I tried with tf.data.Dataset.from_tensor_slices but getting the same error-
df=pd.read_csv('kyphosis.csv')
X=df.drop('Kyphosis',axis=1)
y=df['Kyphosis']
all_dataset=tf.data.Dataset.from_tensor_slices((X.to_dict(orient='list'),y))
all_dataset = all_dataset.batch(1)
model=tf.keras.models.Sequential()
model.add(tf.keras.layers.Input(3))
model.add(tf.keras.layers.Dense(10))
model.add(tf.keras.layers.Dense(1,activation='sigmoid'))
model.compile(optimizer='adam',loss='binary_crossentropy')
model.fit(all_dataset,epochs=3)
Error- ValueError: Missing data for input "input_41". You passed a data dictionary with keys ['Age', 'Number', 'Start']. Expected the following keys: ['input_41']
tf.data.experimental.make_csv_dataset
returns orderedDict with key as feature names and value as the actual features.

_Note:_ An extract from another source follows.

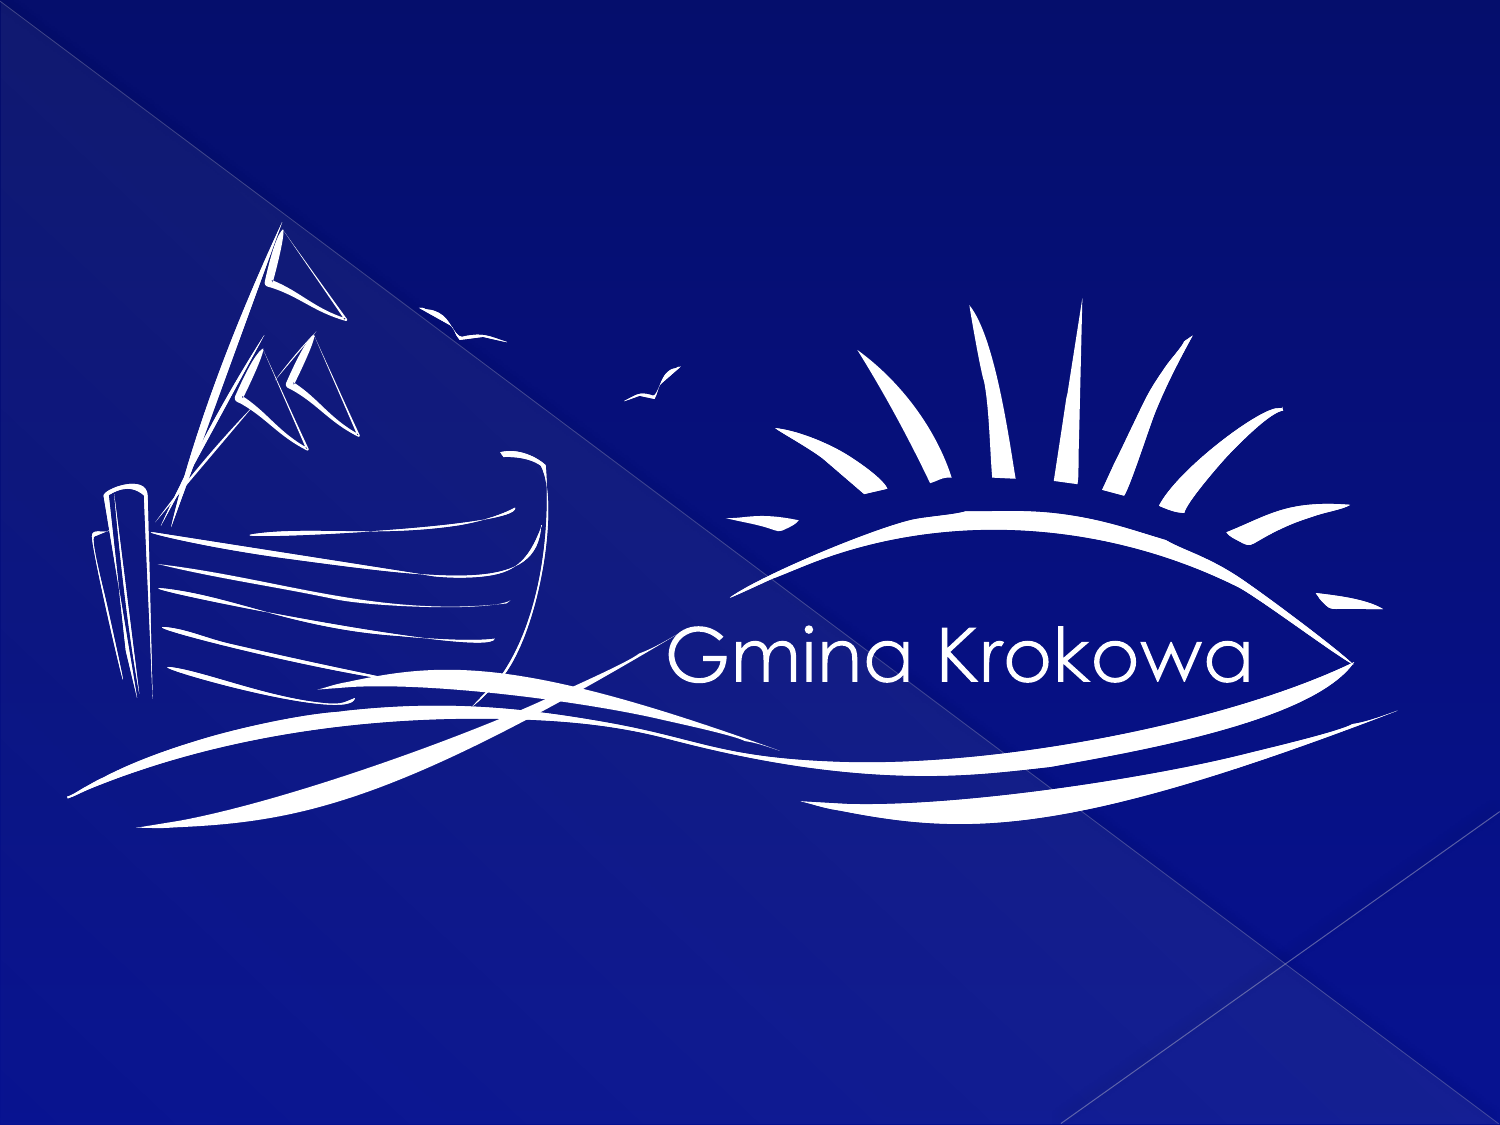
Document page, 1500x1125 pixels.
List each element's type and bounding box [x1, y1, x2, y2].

text_box [64, 219, 1400, 831]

dataset = tf.data.experimental.make_csv_dataset(
'test.csv',label_name='target',
batch_size=1,num_epochs=1)
If you look closely, the features and labels given by the dataset
$ dataset.__iter__().next()
>> (OrderedDict([('sepal length (cm)',
<tf.Tensor: shape=(1,), dtype=float32, numpy=array([5.], dtype=float32)>),
('sepal width (cm)',
<tf.Tensor: shape=(1,), dtype=float32, numpy=array([2.3], dtype=float32)>),
('petal length (cm)',
<tf.Tensor: shape=(1,), dtype=float32, numpy=array([3.3], dtype=float32)>),
('petal width (cm)',
<tf.Tensor: shape=(1,), dtype=float32, numpy=array([1.], dtype=float32)>)]),
<tf.Tensor: shape=(1,), dtype=int32, numpy=array([1])>)

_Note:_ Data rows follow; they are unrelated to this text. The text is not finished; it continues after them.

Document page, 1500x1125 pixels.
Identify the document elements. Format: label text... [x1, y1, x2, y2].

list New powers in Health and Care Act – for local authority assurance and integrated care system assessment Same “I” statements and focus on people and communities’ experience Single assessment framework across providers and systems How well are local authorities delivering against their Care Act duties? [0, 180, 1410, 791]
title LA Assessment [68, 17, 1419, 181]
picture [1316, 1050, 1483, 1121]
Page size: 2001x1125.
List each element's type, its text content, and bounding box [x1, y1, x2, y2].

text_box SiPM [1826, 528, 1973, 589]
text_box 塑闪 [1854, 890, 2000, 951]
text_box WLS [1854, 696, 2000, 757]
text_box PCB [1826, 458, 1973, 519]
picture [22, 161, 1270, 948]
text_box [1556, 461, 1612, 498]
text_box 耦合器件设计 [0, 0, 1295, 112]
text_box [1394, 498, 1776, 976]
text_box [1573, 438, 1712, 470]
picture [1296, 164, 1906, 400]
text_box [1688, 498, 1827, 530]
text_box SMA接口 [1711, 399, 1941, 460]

So, you cannot simply pass in this ordered dictionary as input to the model. you can convert it into an interpretable format by writing a pre-processing mapping function
def pre_process(features, labels):
features = tf.stack([value for key, value in features.items()], axis=-1)
return features, labels
dataset = dataset.map(pre_process)
Now if you have a look at the dataset
, it will have features which can be passed into the model
$ dataset.__iter__().next()
> (<tf.Tensor: shape=(1, 4), dtype=float32, numpy=array([[5.1, 3.8, 1.6, 0.2]], dtype=float32)>,
<tf.Tensor: shape=(1,), dtype=int32, numpy=array([0])>)
Now this dataset can be directly passed into the model directly for training.